His coffin lay cold in the ground, yet all I could think when I peered down was how messy it looked with all those handfuls of dirt splattered over it like mucky paintballs. I would have liked to sweep it off, to clear the glossy, oak surface and the plaque embossed with his name. But I couldn’t risk falling in there with him. That wouldn’t do at all.

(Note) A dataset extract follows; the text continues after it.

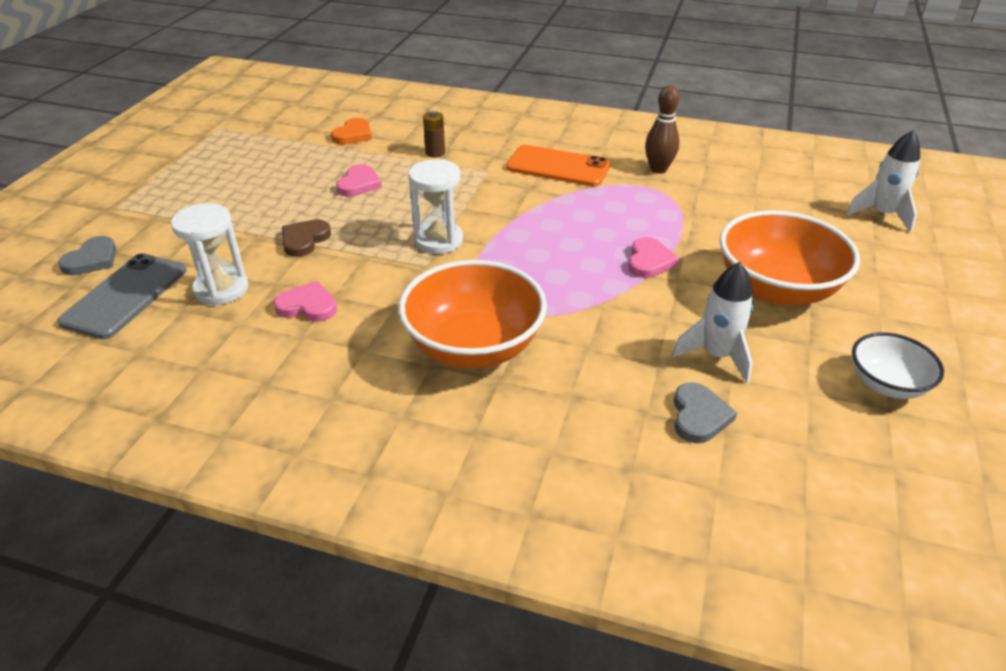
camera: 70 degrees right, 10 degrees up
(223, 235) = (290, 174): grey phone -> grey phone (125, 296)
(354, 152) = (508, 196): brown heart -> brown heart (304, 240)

I bet he would have found it funny though.

I hadn’t been able to get anywhere near him during the funeral. Or the graveside service afterwards. He’d been surrounded by sobbing women, soldiers and small children. His many nieces and nephews, some of whom I knew he’d never even met. But family are entitled to be higher on the list of grief than friends, especially friends who haven’t seen each other for the best part of ten years.

And it had been the best part of ten years since either of us had been back here either, with me at university and him in Iraq. We’d changed, but nothing had here. The graveyard I stood in was the same, just a few more lines added. We used to play here, hiding behind gravestones and climbing the big tree. It seemed wrong now. Disrespectful. Like calling Mrs Berghaus (the portly, German lady from down the road) ‘Mrs Burgerhead’. The air smelled the same as it always did at this time of year; grass, corn and manure from the fields, with a light breeze carrying the sounds of metallic squeals and clangs from the steel wharf on the nearby banks of the River Trent. And overhead the trees rustled and the wood pigeon sang its familiar song; coo-coo-coo, coo-coo-coo. I hoped that wasn’t the same bird, it seemed so wrong that a pigeon should outlive him.

His mother used to call us Vada and Thomas-Jay, always in a mock American accent, like the silly 90’s film My Girl. I suppose it was a good comparison, we were best friends after all. He even gave me a ring once. Not a mood ring like in the film, but a ring pull off a can on Pepsi that got stuck on my pinkie. And at the end of the film Thomas-Jay died, stung to death my bees. Now Ben was dead and he was stung too. But not by bees, by shards of glass and shrapnel in the explosion that I’d seen in my dreams every night since my mum had phoned to gently tell me the news.